I averted my gaze. The storm looked nothing like it had before she crossed the divide between us. Darkness reigned only because the last rays of sun were slipping past the horizon, the clouds merely drizzling. Half-hearted breezes scuttled the trash along the street, and there was no lightning or thunder.
“Is it your daddy again?” Mrs. Fletcher asked, her voice soft, careful.
A pause drew out between us.
The old woman petted my hair. “Or, was it your momma?”
My stomach churned. Oh no! Someone noticed momma’s sickness. That there were earthquakes only she felt. How rainbows emitted from the television and tried to pull her in.
Momma’s screams echoed in my head. They’ll put me in a bad place! The neighbors or your father! They’ll commit me, baby! Don’t let them! Those places don’t make you better, they make you weak. Broken! Please don’t let them take me there!
I hadn’t. Shaking my head, I hunched my shoulders and prepared myself to fight for momma’s freedom, her life. They were the same thing.
The storm descended once more.
My mother bolted outside in a flash of electricity. “Sweetheart!”—I winced at the way she shrilled it—“Oh, honey! What are you doing outside? I thought you were napping!” Turning to our neighbor, momma shrugged helplessly. “Kids, huh?” A brittle laugh broke from her throat. “With me eight and a half months along now, it’s hard to keep after her sometimes!” She took me away from the old woman and held me as close as possible over her swollen belly. The new hand in my hair was trembling and ice-cold. “Baby, what were you doing?” she asked, her voice shaking even harder than did her fingers.

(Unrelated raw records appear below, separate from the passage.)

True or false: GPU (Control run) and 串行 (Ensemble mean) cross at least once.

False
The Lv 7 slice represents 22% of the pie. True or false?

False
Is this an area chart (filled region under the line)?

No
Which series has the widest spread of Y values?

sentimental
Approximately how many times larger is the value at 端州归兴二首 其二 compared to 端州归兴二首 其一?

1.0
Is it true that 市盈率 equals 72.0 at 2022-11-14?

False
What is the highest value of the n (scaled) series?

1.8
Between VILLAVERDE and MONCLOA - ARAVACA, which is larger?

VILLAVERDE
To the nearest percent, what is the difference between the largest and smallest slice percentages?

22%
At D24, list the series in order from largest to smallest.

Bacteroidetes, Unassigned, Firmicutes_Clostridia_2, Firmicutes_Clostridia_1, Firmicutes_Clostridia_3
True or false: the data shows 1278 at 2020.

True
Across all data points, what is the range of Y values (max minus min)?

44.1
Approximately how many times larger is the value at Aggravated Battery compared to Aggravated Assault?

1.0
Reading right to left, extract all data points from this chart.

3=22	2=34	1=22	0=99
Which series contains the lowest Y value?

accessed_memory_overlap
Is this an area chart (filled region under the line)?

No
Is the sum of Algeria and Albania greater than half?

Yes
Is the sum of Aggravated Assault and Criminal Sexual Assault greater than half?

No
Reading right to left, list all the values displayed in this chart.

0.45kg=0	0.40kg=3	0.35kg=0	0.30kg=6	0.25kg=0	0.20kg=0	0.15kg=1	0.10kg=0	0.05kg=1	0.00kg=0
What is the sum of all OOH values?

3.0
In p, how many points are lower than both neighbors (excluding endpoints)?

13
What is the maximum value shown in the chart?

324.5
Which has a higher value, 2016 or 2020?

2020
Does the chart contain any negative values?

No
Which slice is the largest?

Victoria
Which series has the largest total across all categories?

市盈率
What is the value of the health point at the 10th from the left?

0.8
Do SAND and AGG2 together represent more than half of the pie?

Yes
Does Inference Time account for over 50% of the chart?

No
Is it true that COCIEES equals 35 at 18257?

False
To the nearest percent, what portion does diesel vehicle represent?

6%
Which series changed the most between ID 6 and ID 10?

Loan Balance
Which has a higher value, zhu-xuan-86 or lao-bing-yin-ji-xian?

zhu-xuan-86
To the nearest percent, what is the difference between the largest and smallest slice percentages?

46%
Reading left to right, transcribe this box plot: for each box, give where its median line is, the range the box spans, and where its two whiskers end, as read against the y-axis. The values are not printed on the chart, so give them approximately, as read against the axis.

I opened my mouth to answer but froze when momma pressed our foreheads together. Her face expanded into that manic look of fear, anger, and warning. Her hazel eyes bore into mine, and her tightening grip made my scalp tingle. I shut my mouth.
“Are you sure you’re both alright?” Mrs. Fletcher asked, coming forward to rub my mother’s back.
Momma’s cheek twitched, and I wondered if the other woman felt how all of my mother’s muscles had hardened.
“I know what it is, to marry so young and to a man who…” Our neighbor traced the reddened fingermarks encircling my mother’s upper arm behind me.
No longer able to contain her shudder, momma recoiled from the gnarled hand and ran with me back inside. “We’re fine!” she called over her shoulder.